[Page-level text extractions]
..............................

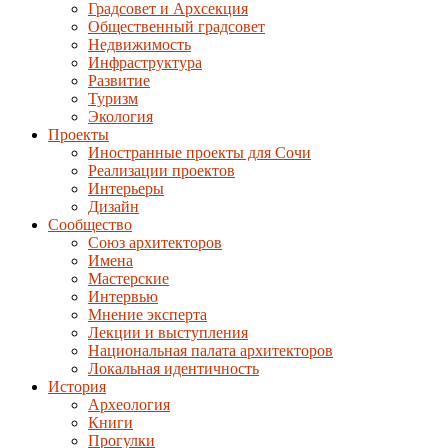
Градсовет и Архсекция
Общественный градсовет
Недвижимость
Инфраструктура
Развитие
Туризм
Экология
Проекты
Иностранные проекты для Сочи
Реализации проектов
Интерьеры
Дизайн
Сообщество
Союз архитекторов
Имена
Мастерские
Интервью
Мнение эксперта
Лекции и выступления
Национальная палата архитекторов
Локальная идентичность
История
Археология
Книги
Прогулки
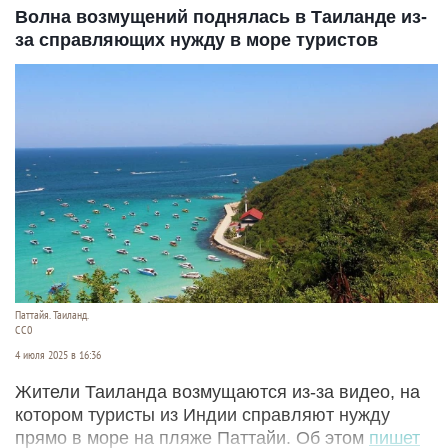
Волна возмущений поднялась в Таиланде из-
за справляющих нужду в море туристов
Паттайя. Таиланд.
СС0
4 июля 2025 в 16:36
Жители Таиланда возмущаются из-за видео, на
котором туристы из Индии справляют нужду
прямо в море на пляже Паттайи. Об этом
пишет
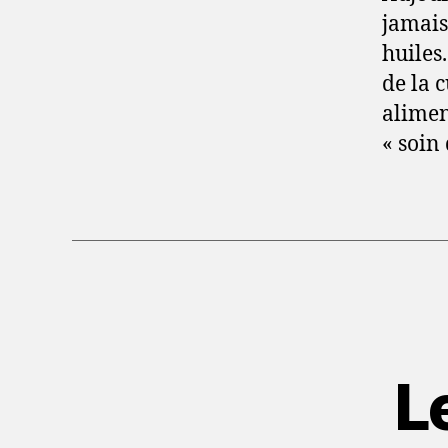
jamais
huiles
de la c
alimen
« soin 
L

..............................

### Requirement
Rewrite the text from the data with every instance of "Экология" changed to "Природа", keeping everything else identical, and omit the pictures.

### Output
Градсовет и Архсекция
Общественный градсовет
Недвижимость
Инфраструктура
Развитие
Туризм
Природа
Проекты
Иностранные проекты для Сочи
Реализации проектов
Интерьеры
Дизайн
Сообщество
Союз архитекторов
Имена
Мастерские
Интервью
Мнение эксперта
Лекции и выступления
Национальная палата архитекторов
Локальная идентичность
История
Археология
Книги
Прогулки
Волна возмущений поднялась в Таиланде из-
за справляющих нужду в море туристов
Паттайя. Таиланд.
СС0
4 июля 2025 в 16:36
Жители Таиланда возмущаются из-за видео, на
котором туристы из Индии справляют нужду
прямо в море на пляже Паттайи. Об этом
пишет
jamais
huiles
de la c
alimen
« soin 
L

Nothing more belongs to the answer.